Paul Flynn was a champion in the fight against nuclear power

Paul Flynn, protesting with steelworkers outside parliament in 2016 to maintain pressure on the government to help the UK’s beleaguered steel industry.
Paul Flynn, protesting with steelworkers outside parliament in 2016 to maintain pressure on the government to help the UK’s beleaguered steel industry. Photograph: Alamy Stock Photo

Paul Flynn (obituary, 21 February) had a huge range of causes, often championing minority issues where others feared to tread, such as legalising cannabis and supporting the troops returning from overseas wars in Afghanistan, Iraq and Syria, and the families of the fallen in these wars, which he opposed.

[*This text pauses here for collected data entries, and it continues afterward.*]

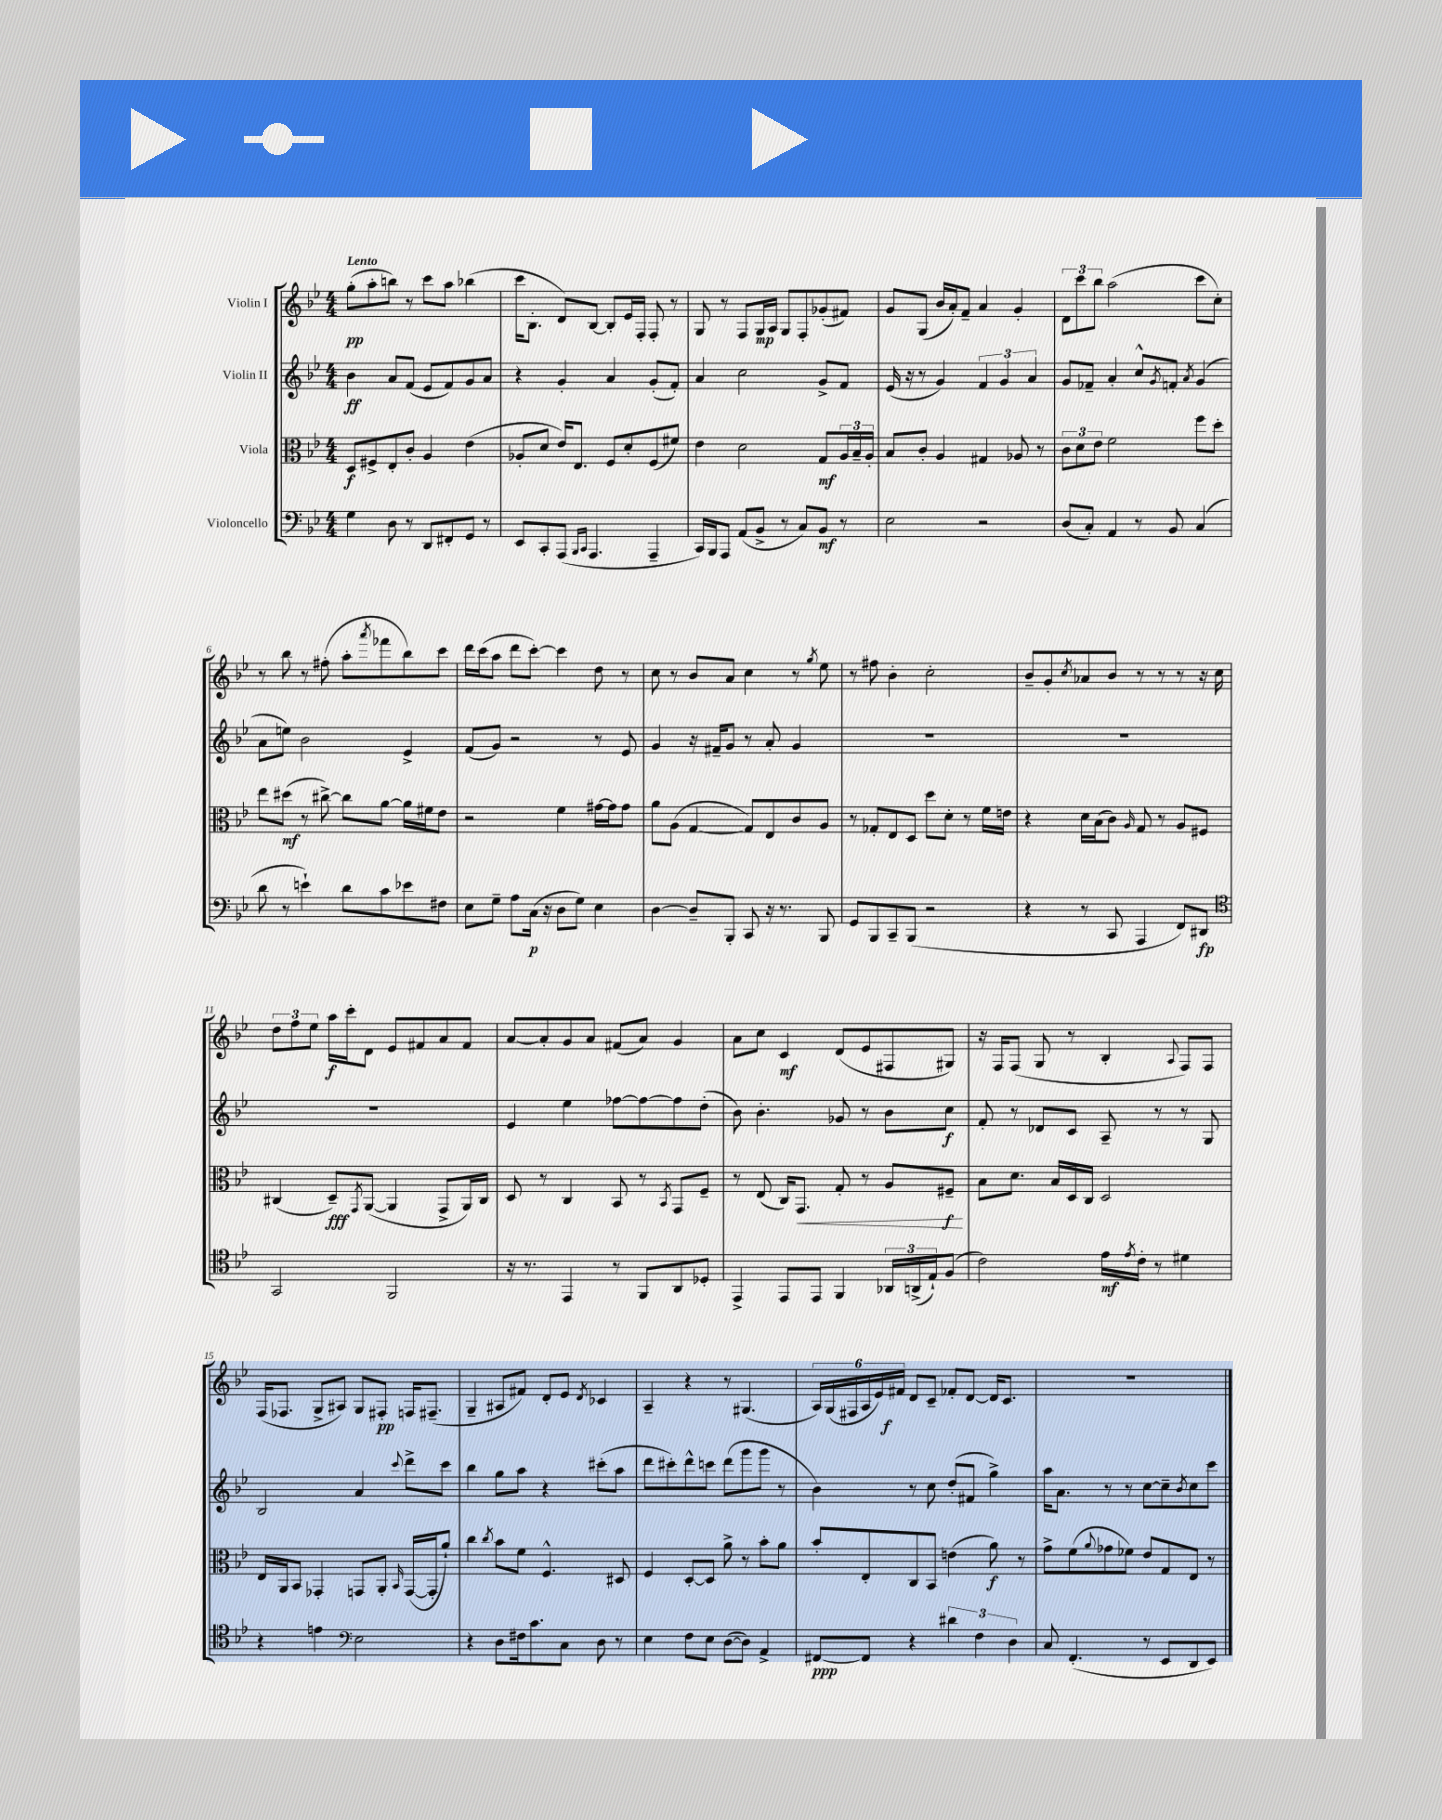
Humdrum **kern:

**kern	**kern	**kern	**kern
*staff4	*staff3	*staff2	*staff1
*clefF4	*clefC3	*clefG2	*clefG2
*k[b-e-]	*k[b-e-]	*k[b-e-]	*k[b-e-]
*M4/4	*M4/4	*M4/4	*M4/4
4G	8D	4b-	(8gg'
.	8F#^	.	8aa'
8D	8E-'	8a	8bb)
8r	8c'	(8f	8r
8DD	4A	8e-	8ccc
8FF#'	.	8f)	8aa
8GG	(4e-	8g	(4bb-
8r	.	8a	.
=	=	=	=
8EE-	8A-'	4r	16ccc
.	.	.	8.B-'
8CC'	8d	.	.
(8AAA	16e-)	4g'	8d)
.	8.E-	.	.
16qqBBB-	.	.	.
16qqCC	.	.	.
4.AAA	.	.	[8B-
.	8F	4a	8B-']
.	8d'	.	16e-
.	.	.	16F'
4AAA~	(8F	(8g'	8F'
.	8f#)	8f')	8r
=	=	=	=
16CC)	4e-	4a	8G
16BBB-	.	.	.
8AAA	.	.	8r
(8AA	2d	2cc	8F
8BB-^	.	.	16G
.	.	.	16A
8r	.	.	8G
8C)	.	.	8F'
8BB-	8G	8g^	(8g-'
8r	24A	8f	8f#)
.	24B-~	.	.
.	24A'	.	.
=	=	=	=
2E-	8B-	(16e-	8g
.	.	16r	.
.	8c'	8r	(8G
.	4A	4g)	16b-
.	.	.	16a')
.	.	.	8f~
2r	4G#	6f	4a
.	.	6g	.
.	8A-	.	4g'
.	.	6a	.
.	8r	.	.
=	=	=	=
(8D	12c	8g	12d
.	12d	.	12ccc
8C')	.	8f-~	.
.	12e-	.	12bb-
4AA	2f	4a'	(2aa
8r	.	8cc^^	.
.	.	8qg	.
8BB-	.	8f'	.
.	.	8qa	.
(4C	8ff	(4g	8ccc
.	8dd'	.	8cc')
=	=	=	=
8d	8ee-	8a	8r
8r	(8dd#	8ee)	8bb-
4e`)	8r	2b-	8r
.	[8cc#^)	.	(8ff#'
8d	8cc#]	.	8aa'
.	.	.	8qaaa
8c	[8a	.	8fff-
8e-	16a]	4e-^	8bb-)
.	16f#	.	.
8F#	8e-	.	8ccc
=	=	=	=
8E-	2r	(8f	16ddd
.	.	.	(16ccc
8G~	.	8g)	8aa
8A	.	2r	8ddd
(16C	.	.	[8ccc')
16r	.	.	.
8D	4f	.	4ccc]
8G)	.	.	.
4E-	[16g#	8r	8dd
.	16g#]	.	.
.	8g#	8e-	8r
=	=	=	=
[4D	8a	4g	8cc
.	(8A	.	8r
8D~]	[4G	16r	8b-
.	.	16f#~	.
8BBB-'	.	8g	8a
8CC	8G])	8r	4cc
16r	8E-	8a'	.
8.r	.	.	.
.	8c	4g	8r
.	.	.	8qgg
8BBB-	8A	.	8ee-
=	=	=	=
8GG	8r	1r	8r
8BBB-	8G-'	.	8ff#
8CC~	8E-	.	4b-'
(8BBB-	8D	.	.
2r	8dd	.	2cc'
.	8d'	.	.
.	8r	.	.
.	16f	.	.
.	16e	.	.
=	=	=	=
4r	4r	1r	8b-~
.	.	.	8g'
.	.	.	8qcc
8r	16d	.	8a-
.	(16B-	.	.
8CC	8c)	.	8b-
.	16qqA	.	.
4AAA	8G	.	8r
.	8r	.	8r
8FF)	8A	.	8r
8DD#	8F#	.	16r
.	.	.	16cc
=	=	=	=
*clefC4	*	*	*
2GG	(4C#	1r	12dd
.	.	.	12ff
.	.	.	12ee-
.	8D~)	.	16aa
.	.	.	16ccc'
.	8qGG	.	.
.	([8AA	.	8d
2FF	4AA]	.	8e-
.	.	.	8f#
.	8GG^	.	8a
.	16AA)	.	8f#
.	16C#	.	.
=	=	=	=
16r	8D	4e-	[8a
8.r	.	.	.
.	8r	.	8a']
4EE-	4C	4ee-	8g
.	.	.	8a
8r	8BB-	[8ff-	(8f#
8FF	8r	8ff-_	8a)
.	8qBB-	.	.
8AA	8GG	8ff-]	4g
8D-'	8F~	(8dd'	.
=	=	=	=
4EE-^	8r	8b-)	8a
.	(8E-	4.b-'	8cc
8EE-	16C)	.	4c
.	8.GG	.	.
8EE-	.	.	.
4FF	8G'	8g-	(8d
.	8r	8r	8e-
24AA-	8A	8b-	8F#
(24AA^	.	.	.
24E-`)	.	.	.
(8F	8F#~	8cc	8G#)
=	=	=	=
2c)	8B-	8f'	16r
.	.	.	16F
.	8.d	8r	(8F
.	.	8d-	8G
.	16B-	.	.
.	16D	8c	8r
.	16C	.	.
16e-	2D	8A~	4B-'
8qe-	.	.	.
16c'	.	.	.
8r	.	8r	.
.	.	.	8qqA
4d#	.	8r	8F)
.	.	8G	8F
=	=	=	=
4r	16E-	2B-	(16F
.	16AA	.	8.F-
.	8BB-	.	.
4e	4GG-'	.	8G^
.	.	.	8A#)
*clefF4	*	*	*
2E-	8GG	4a	8G
.	8AA'	.	8F#'
.	16qqBB-	8qqccc	.
.	([16GG	8ddd^	16F
.	16GG']	.	(8.F#~
.	8a`)	8ccc	.
=	=	=	=
4r	4cc	4bb-	4G~
.	8qcc	.	.
8D	8b-	8gg	8A#
16F#	8f	8aa	8f#)
8.c	.	.	.
.	4.F^^	4r	8d'
8C	.	.	8e-
.	.	.	8qd
8D	.	(8ccc#'	4c-
8r	8D#	8aa	.
=	=	=	=
4E-	4F	8ddd	4A~
.	.	8ccc#')	.
8F	[8D'	8ddd^^	4r
8E-	8D]	8ccc	.
([8D	8a^	(8ddd	8r
8D])	8r	8ggg	(4.G#
4AA^	8b-'	8ggg	.
.	8a	8r	.
=	=	=	=
[8FF#	8b-'	4b-)	24A)
.	.	.	(24G
.	.	.	24F#
8FF#]	8E-'	.	24A
.	.	.	24e-)
.	.	.	24f#
4r	8C	8r	8d
.	8BB-	8cc	8c~
6d#	(4e	(8dd'	8f-'
.	.	8f#	[8d
6F	.	.	.
.	8a)	4gg^)	16d]
.	.	.	8.c
6D	.	.	.
.	8r	.	.
=	=	=	=
8C	8g^	16aa	1r
.	.	8.a	.
(4.FF'	(8f	.	.
.	8qqa	.	.
.	8g-	8r	.
.	8f-)	8r	.
8r	8e-	[8cc	.
8EE-	8G	8cc~]	.
.	.	8qb-	.
8DD	8E-	8cc	.
8EE-)	8r	8ccc	.
==	==	==	==
*-	*-	*-	*-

The issue on which I worked most with Paul was nuclear power and weapons dangers, costs and secrecy. According to the Parliamentary Archives database, Paul asked 1,410 parliamentary questions on nuclear issues during his time as an MP. Indeed his first three questions as an MP (in July 1987) were posed on nuclear safety. He opposed the Hinkley C plant in Somerset, opposite his constituency across the Bristol Channel, to the end, and insisted the plans for new nuclear plants in Wales at Wylfa and a small modular reactor at Trawsfynydd were expensive white elephants, while backing “clean, green eternal” tidal power to the last.